- Other names: Neurofibromatosis type 6, autosomal dominant multiple cafe au lait spots, familial cafe au lait spots
- Specialty: Medical genetics, dermatology
- Causes: Genetic mutation
- Prevention: none
- Prognosis: Good
- Frequency: Unknown; although a small number of families have been officially described in medical literature, it does not mean that there are not any more families with this disorder in the world.
- Deaths: -

= Familial multiple cafe-au-lait spots =

Familial multiple cafe au lait spots, also known as autosomal dominant multiple cafe au lait spots or neurofibromatosis type 6, is a rare, cutaneous genetic disorder which is characterized by the hereditary cutaneous presence of several cafe-au-lait spots without any other symptoms of neurofibromatosis. Sporadic cases may be called "sporadic multiple cafe au lait spots". Few cases have been described in medical literature, although it is estimated that the presence of multiple cafe au lait spots without NF1 is rare (but not extremely rare) among the general population.

== History ==

It was first discovered when Riccardi et al. described multiple families with cafe-au-lait spots and no association for neurofibromatosis in 1980.

In 1993, Charrow et al. described five members from a four-generation family who had the characteristic tell-tale sign of neurofibromatosis, multiple cafe au lait spots; however, testing of the gene usually involved in neurofibromatosis revealed it to be normal. They proposed the name for this condition.

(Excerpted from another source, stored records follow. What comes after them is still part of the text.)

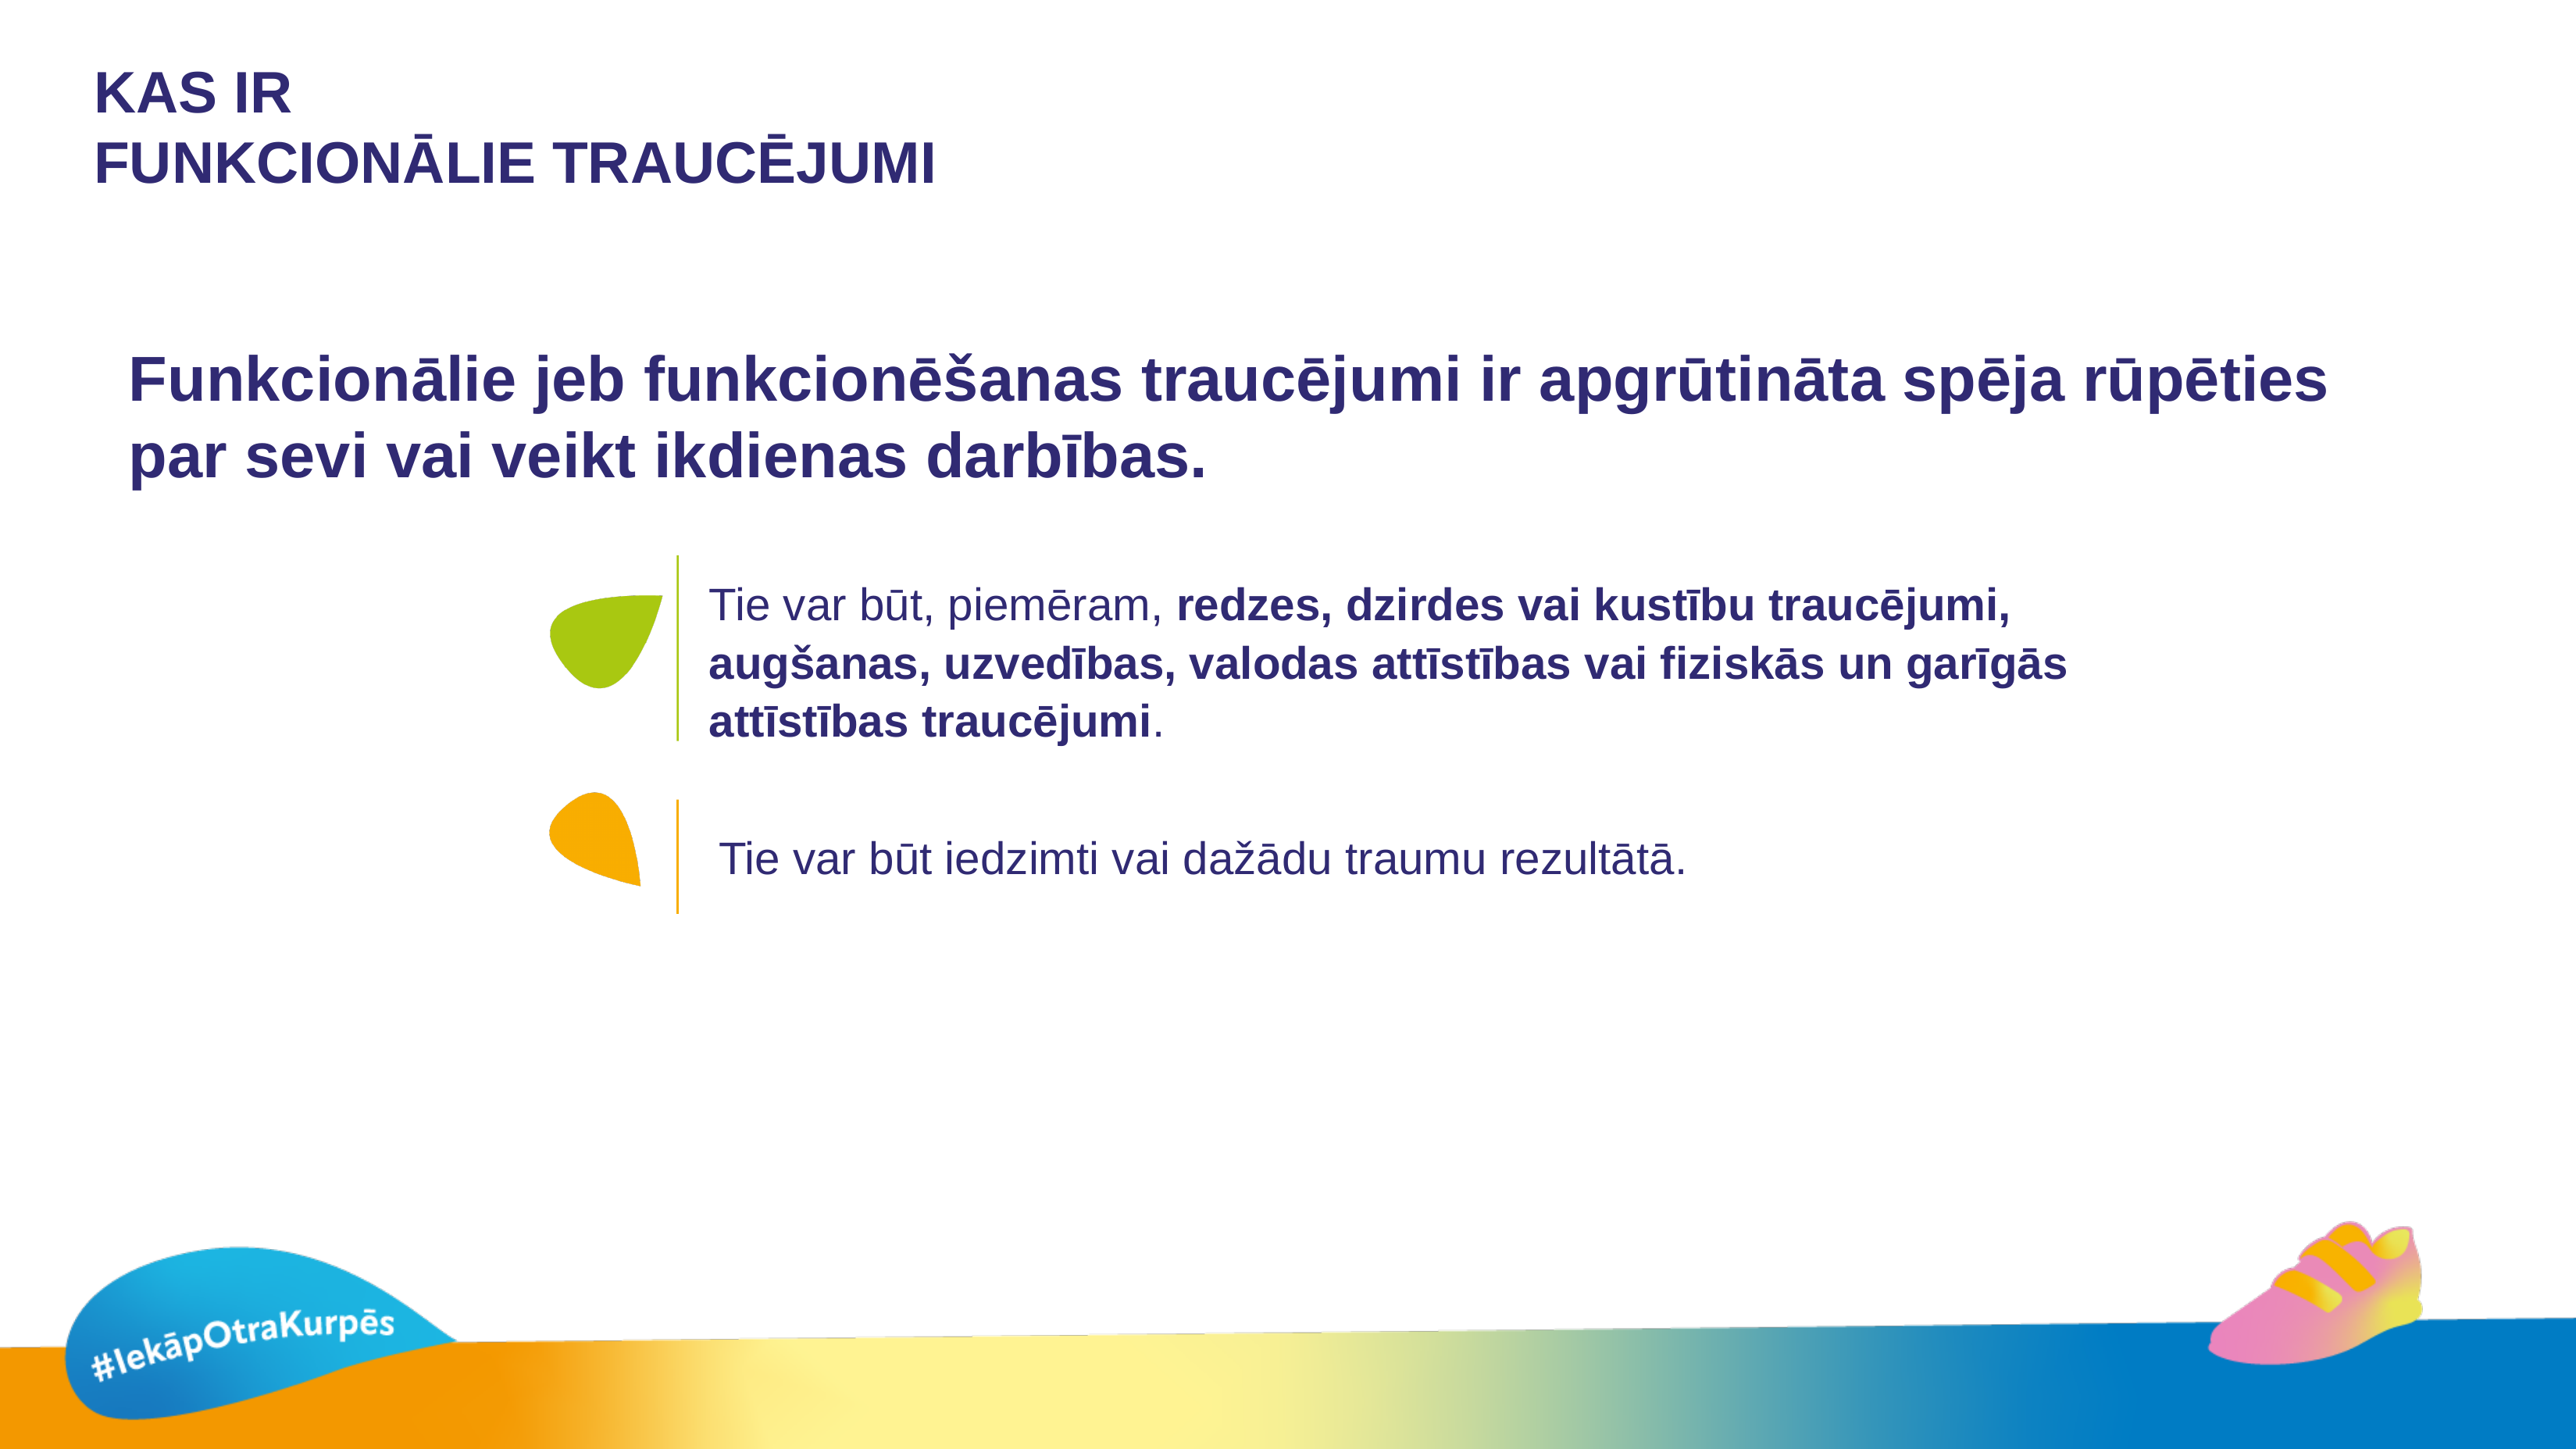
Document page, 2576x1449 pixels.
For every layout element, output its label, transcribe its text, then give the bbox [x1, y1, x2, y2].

list Funkcionālie jeb funkcionēšanas traucējumi ir apgrūtināta spēja rūpēties par sevi vai veikt ikdienas darbības. [128, 337, 2447, 1147]
title KAS IR FUNKCIONĀLIE TRAUCĒJUMI [94, 54, 1121, 196]
picture [0, 1149, 2576, 1449]
picture [546, 592, 665, 691]
picture [547, 789, 643, 888]
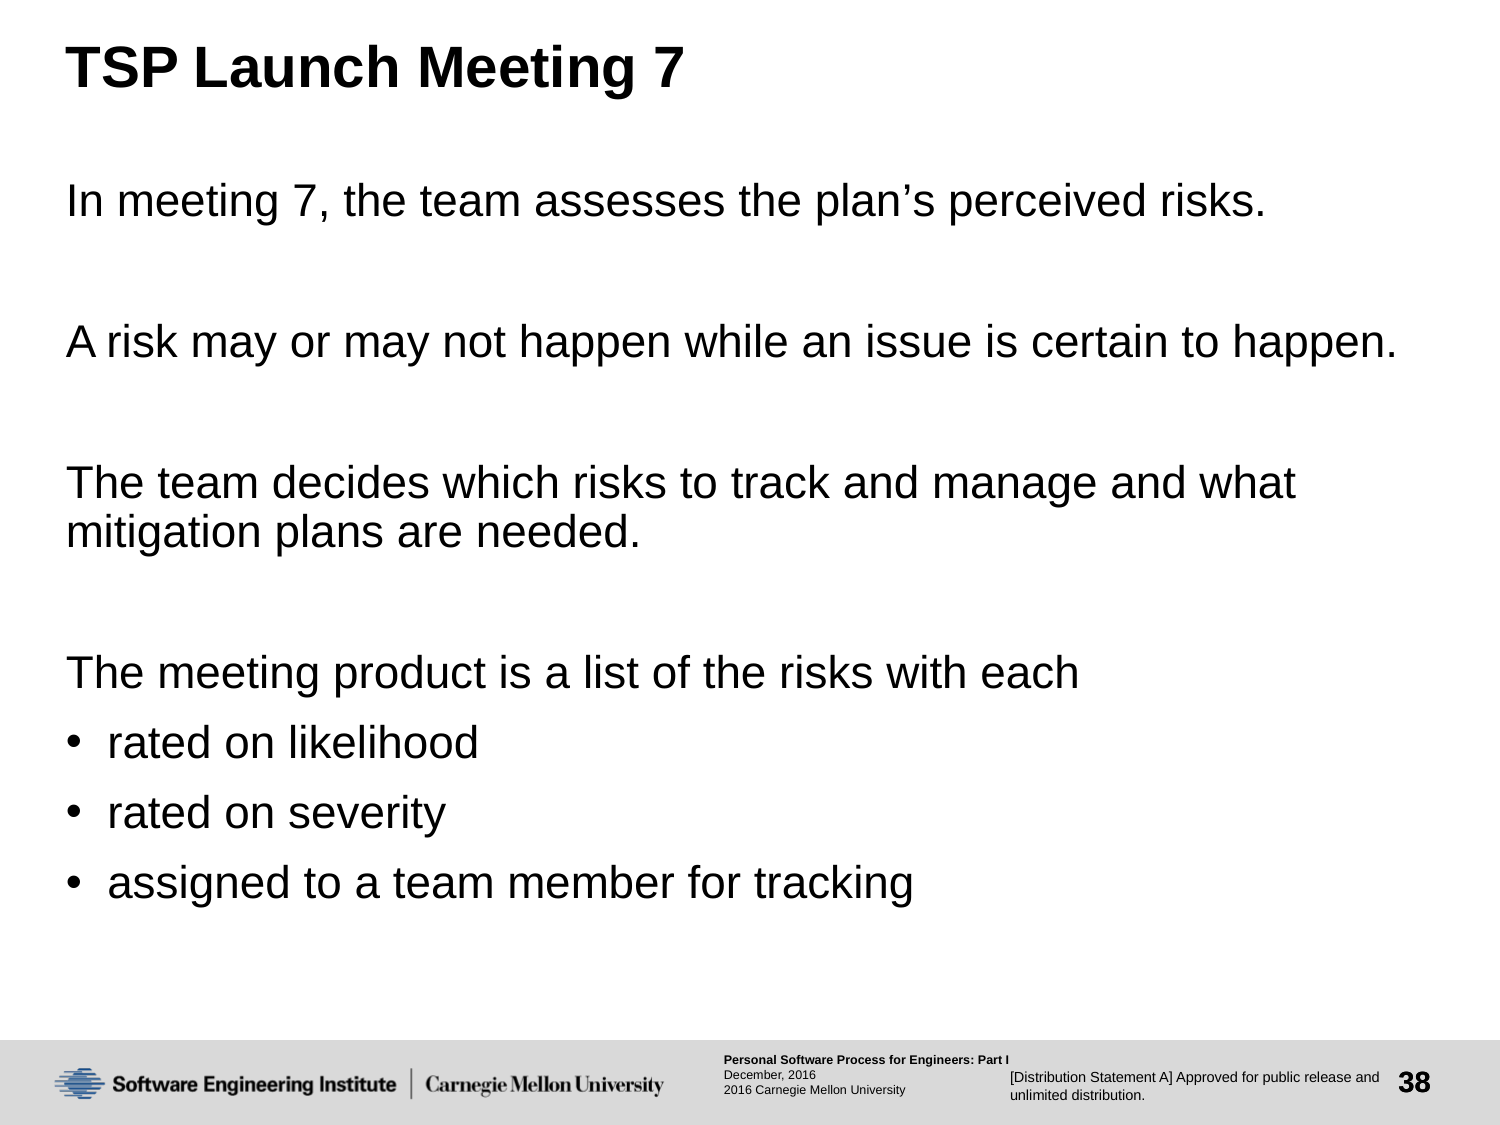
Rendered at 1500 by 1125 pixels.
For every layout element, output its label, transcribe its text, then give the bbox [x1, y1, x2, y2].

picture [46, 1061, 673, 1104]
list In meeting 7, the team assesses the plan’s perceived risks. A risk may or may not happen while an issue is certain to happen. The team decides which risks to track and manage and what mitigation plans are needed. The meeting product is a list of the risks with each rated on likelihood rated on severity assigned to a team member for tracking [65, 177, 1431, 1000]
title TSP Launch Meeting 7 [65, 37, 1313, 148]
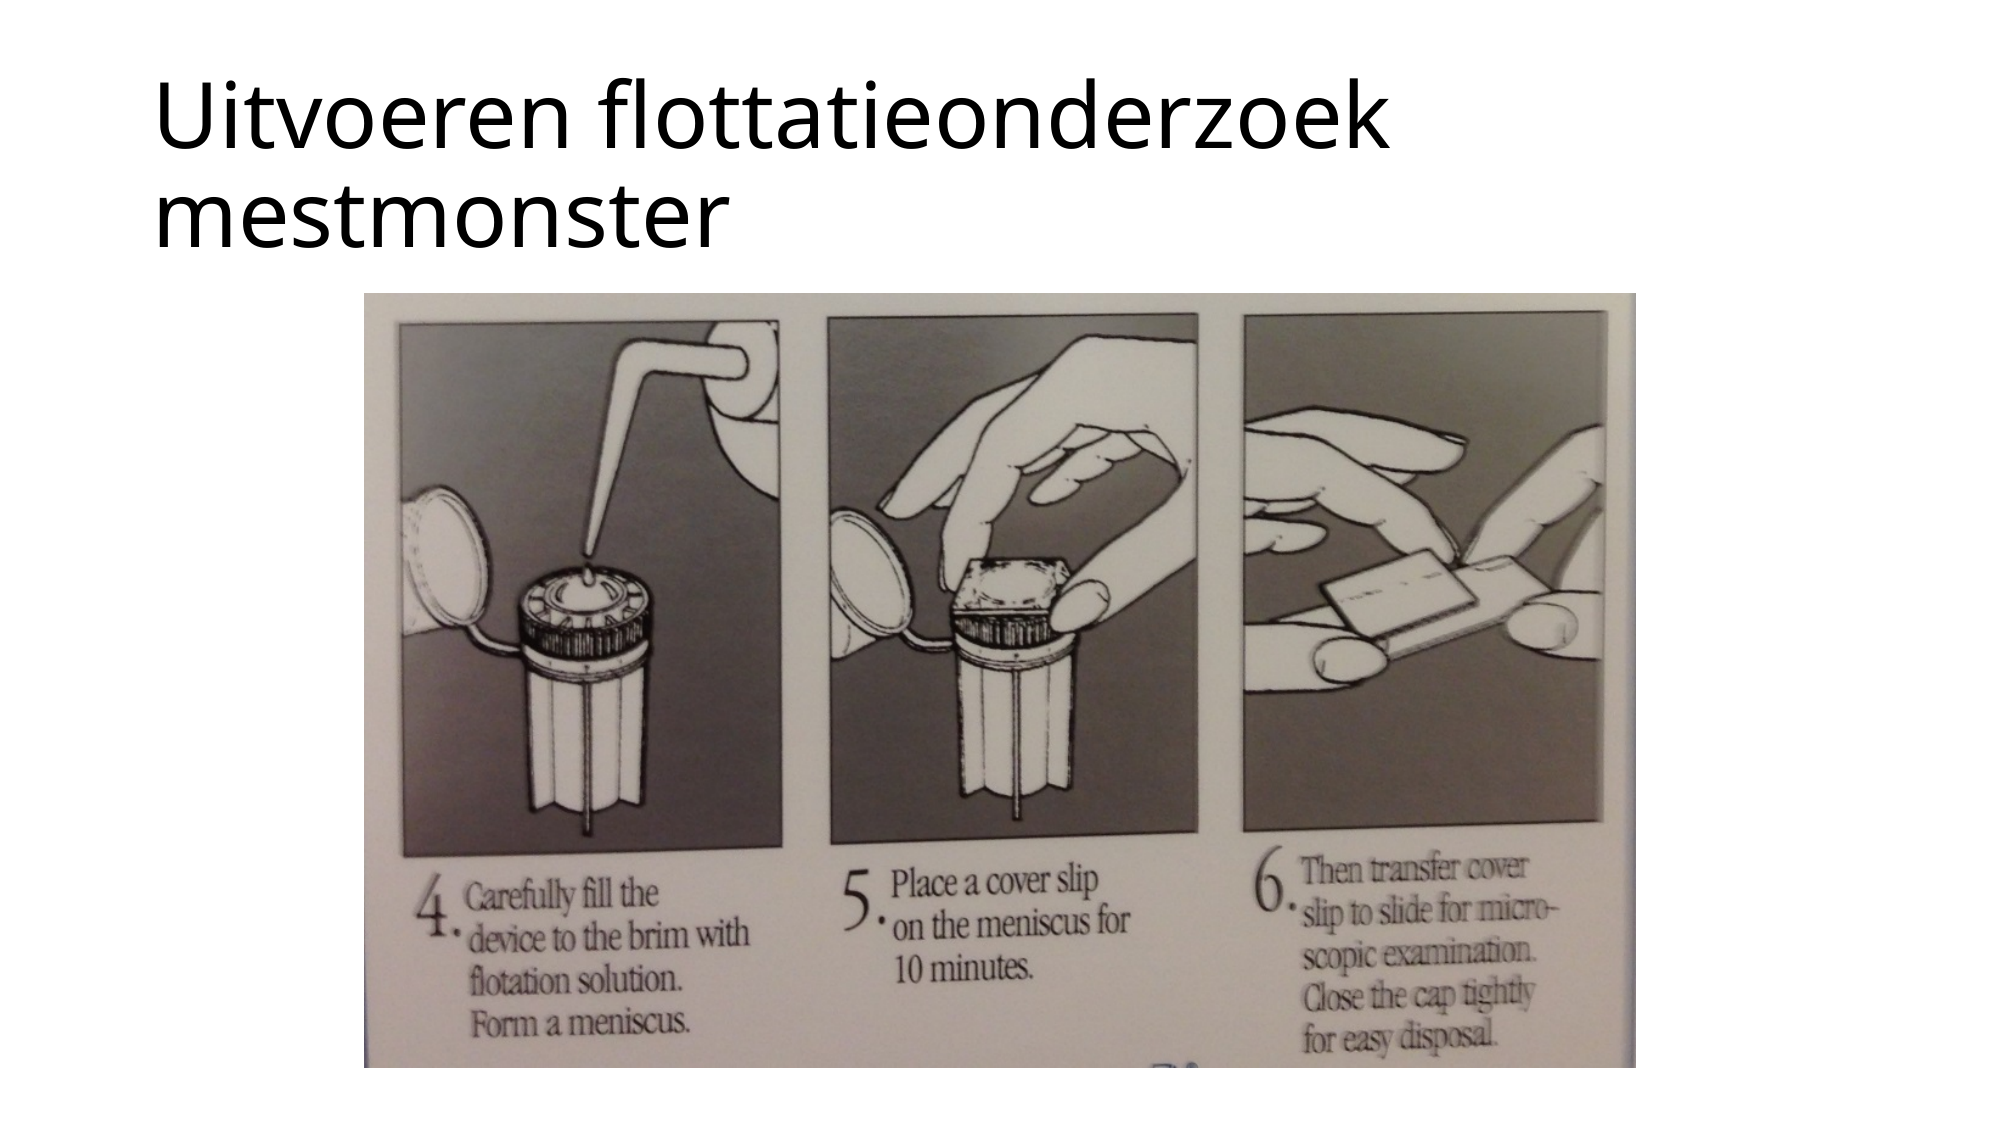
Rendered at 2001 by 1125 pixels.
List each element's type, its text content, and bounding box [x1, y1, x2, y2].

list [364, 294, 1636, 1068]
title Uitvoeren flottatieonderzoek mestmonster [137, 59, 1863, 278]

In 1993, Brunner et al. tested the NF1 locus on a small 2-generation family with MCALS affecting three of its members (a woman and her two daughters), and they found that the woman and her daughters had a mutation in the same NF1 locus that was different from the one that causes neurofibromatosis type I itself.

In 1994, Arnsmeier et al. described twelve patients from three unrelated families; one of the families had axillary and inguinal freckles and Lisch nodes. All three families had no other signs of neurofibromatosis type I.